Larangan ini lebih kepada pengingat bahwa ada batasan untuk apa yang dapat kita pahami dengan akal pikiran kita. Sebagai manusia, kita memiliki batasan dalam pemahaman dan pengetahuan kita. Dengan demikian, dalam konteks dzat Allah SWT, kita sebaiknya memfokuskan pemahaman kita pada apa yang telah Dia wahyukan kepada kita melalui Al-Quran dan hadis Nabi, dan bukan mencoba mencapai pemahaman yang melebihi batas yang telah ditentukan itu.

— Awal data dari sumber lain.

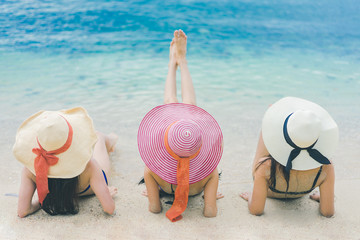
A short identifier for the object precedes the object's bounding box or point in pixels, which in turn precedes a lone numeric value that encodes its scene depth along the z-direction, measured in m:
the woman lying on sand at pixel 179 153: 2.12
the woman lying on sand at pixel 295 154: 2.08
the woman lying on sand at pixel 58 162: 2.08
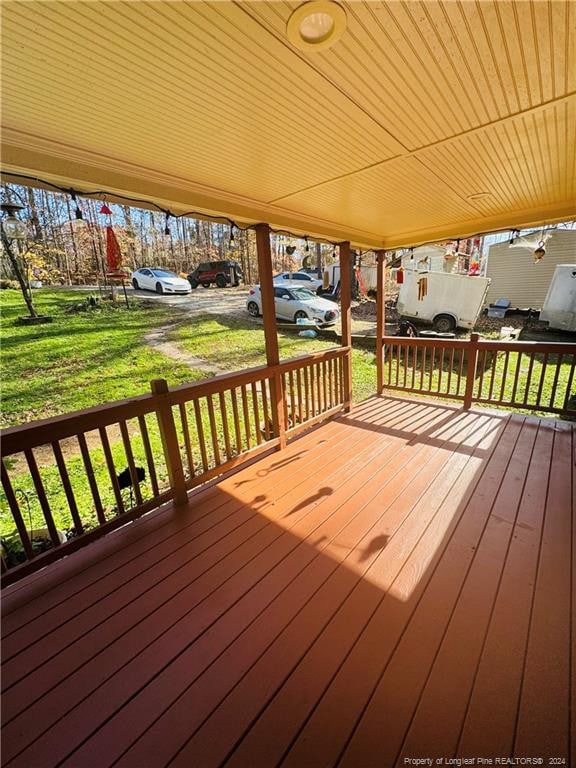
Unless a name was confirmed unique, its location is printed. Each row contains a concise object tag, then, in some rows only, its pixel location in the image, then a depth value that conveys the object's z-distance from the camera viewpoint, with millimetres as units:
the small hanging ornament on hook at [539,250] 3443
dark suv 13000
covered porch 1099
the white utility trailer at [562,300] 8219
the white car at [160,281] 11898
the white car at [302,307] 9562
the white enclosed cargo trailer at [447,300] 8641
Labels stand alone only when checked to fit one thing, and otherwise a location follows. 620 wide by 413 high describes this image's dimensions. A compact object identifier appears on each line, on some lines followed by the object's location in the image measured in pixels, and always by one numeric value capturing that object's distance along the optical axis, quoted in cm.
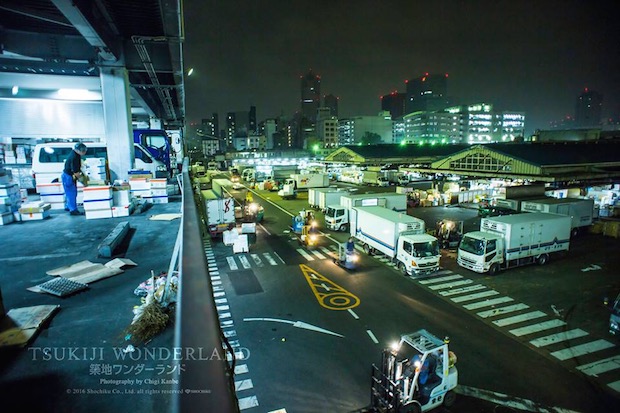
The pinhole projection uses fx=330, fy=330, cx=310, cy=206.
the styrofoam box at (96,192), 935
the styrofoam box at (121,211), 981
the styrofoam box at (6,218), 901
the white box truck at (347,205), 2834
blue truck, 2131
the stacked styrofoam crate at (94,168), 1373
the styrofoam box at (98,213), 945
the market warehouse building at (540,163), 3203
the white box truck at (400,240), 1828
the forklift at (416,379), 864
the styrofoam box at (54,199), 1144
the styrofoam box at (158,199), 1219
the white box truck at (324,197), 3506
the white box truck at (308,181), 5066
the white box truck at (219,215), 2552
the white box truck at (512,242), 1880
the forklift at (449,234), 2436
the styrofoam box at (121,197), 1002
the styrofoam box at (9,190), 857
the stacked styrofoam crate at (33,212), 952
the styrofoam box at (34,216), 955
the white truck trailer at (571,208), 2532
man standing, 995
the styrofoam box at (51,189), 1138
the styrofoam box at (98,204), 938
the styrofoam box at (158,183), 1246
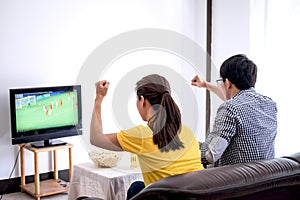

Di samping itu, larangan ini juga bertujuan untuk mencegah kesesatan dalam beriman, seperti penyelewengan aqidah dan praktik syirik. Oleh karena itu, penting bagi kita untuk memahami batasan-batasan ini dalam berpikir kritis dalam konteks ajaran Islam.
Kesimpulan
Meskipun berpikir kritis adalah aspek penting dari pemahaman dan eksplorasi kita, dalam konteks agama Islam, terdapat batasan yang telah ditentukan. Ketika berurusan dengan konsep dzat Allah SWT, kapasitas pemahaman dan pengetahuan manusia memiliki limitasi. Menghargai batasan ini bukanlah pengekangan terhadap intelektualitas, tetapi lebih kepada pengakuan terhadap kemampuan dan batasan pengetahuan kita sebagai manusia.